Both Brady and Hindley were taken back to the moors, separately, in the 1980s, when Greater Manchester Police began a new search for bodies. They discovered the remains of Pauline Reade, another of Brady's victims, but failed to find any trace of Keith Bennett's grave. The boy's family have spent 15 years searching the moors, trying to find his body. His mother, Winnie Johnson, says she wants to find her son so she can give him a proper burial. Maps Earlier this year, Myra Hindley provided maps to the family, through an intermediary, so a team of forensic archaeologists could begin a new search. Their efforts were shown last month in a BBC television documentary. So far nothing has been found, and bad weather means the search will probably not be resumed until the Spring.

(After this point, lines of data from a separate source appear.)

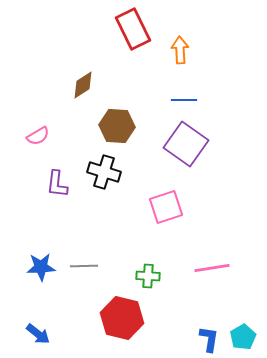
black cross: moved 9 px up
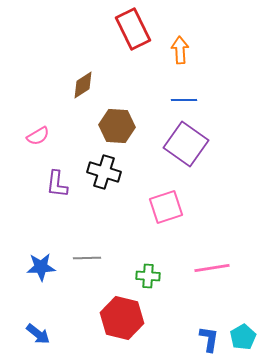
gray line: moved 3 px right, 8 px up
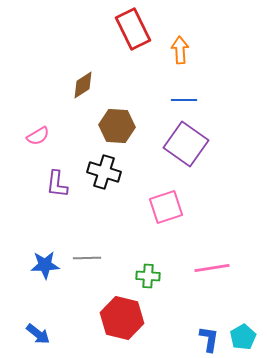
blue star: moved 4 px right, 2 px up
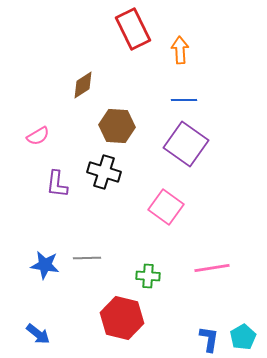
pink square: rotated 36 degrees counterclockwise
blue star: rotated 12 degrees clockwise
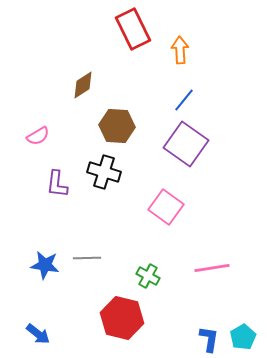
blue line: rotated 50 degrees counterclockwise
green cross: rotated 25 degrees clockwise
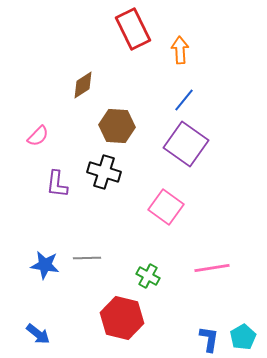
pink semicircle: rotated 15 degrees counterclockwise
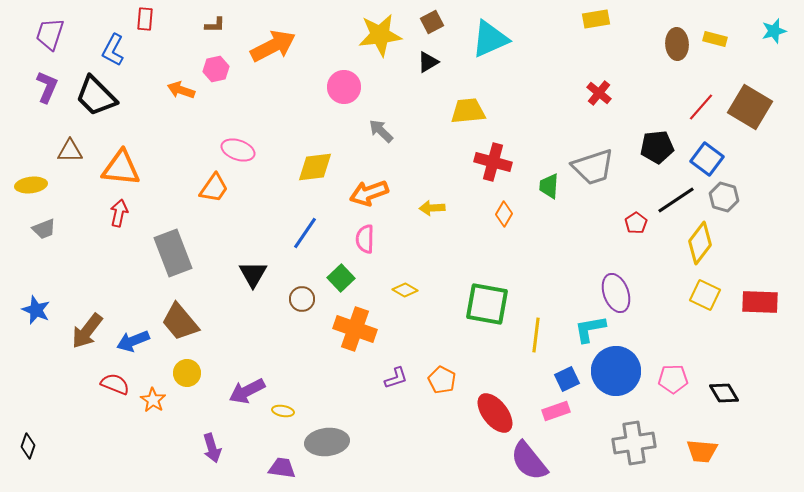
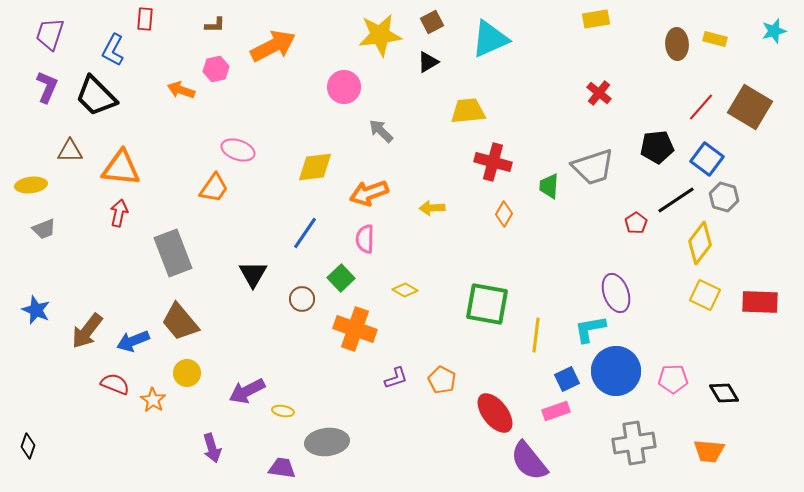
orange trapezoid at (702, 451): moved 7 px right
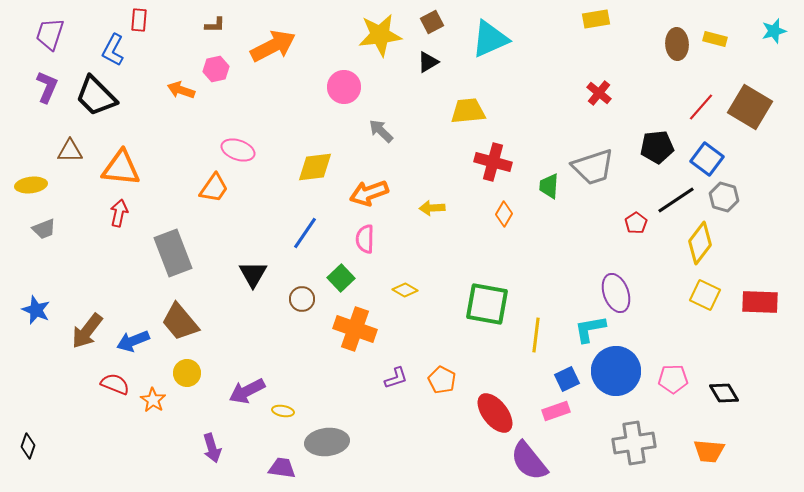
red rectangle at (145, 19): moved 6 px left, 1 px down
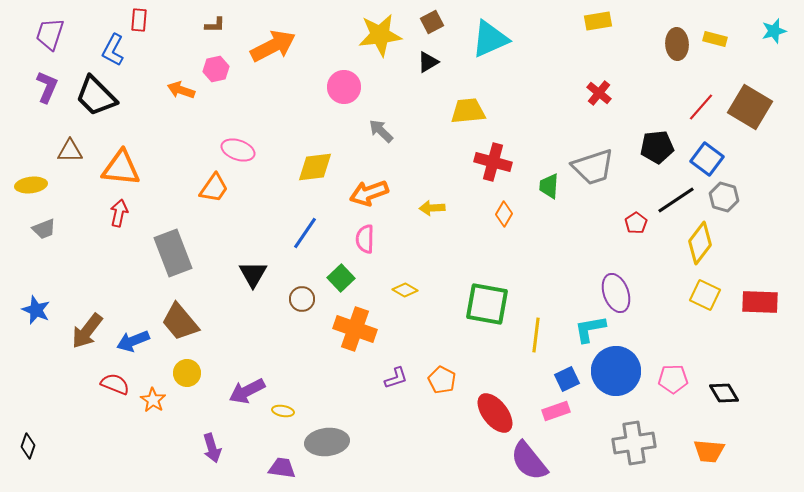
yellow rectangle at (596, 19): moved 2 px right, 2 px down
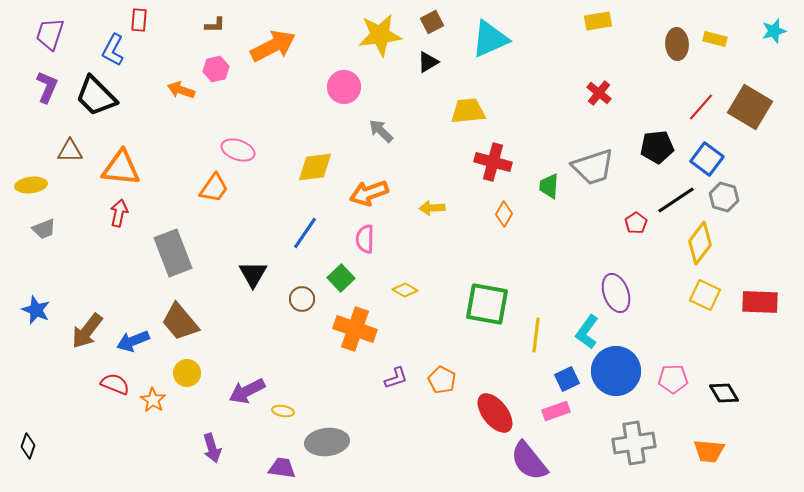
cyan L-shape at (590, 329): moved 3 px left, 3 px down; rotated 44 degrees counterclockwise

The killer describes his response to the family's appeal as "altruistic", but says he is only prepared to return to the moors under certain conditions. He says the operation should be supervised by West Yorkshire Police, and he wants to go to the moors in their custody, with no staff from Ashworth Hospital present. He is critical of previous police searches, even though officers spent weeks digging on the moors. The programme showed how the peat has moved during the years since the initial search in 1965, adding to the difficulty in finding the boy's body. Conditions If Brady does help, it will encourage the Bennett family in their belief that Keith's body can still be found, even after so many years. But I understand they are concerned that the conditions he has imposed may make his return to the moors difficult, so his offer is being treated with caution.
"No credit to Ashworth re this present offer of mine, which only your letter induced," he says. "My return to Saddleworth must be in police custody, as before, but with no Ashworth staff at all." Some of the relatives of Brady's victims were angered last month when a book he has written on serial killing, called The Gates of Janus, was published in Britain. "My book and this three-year hunger strike testify to my lack of ambition other than death," he writes. "I have never applied for parole, and never will." A spokesman for Greater Manchester Police said: "We remain committed to examining any new information that might come to light and would dearly love to bring the suffering of Keith's family to an end."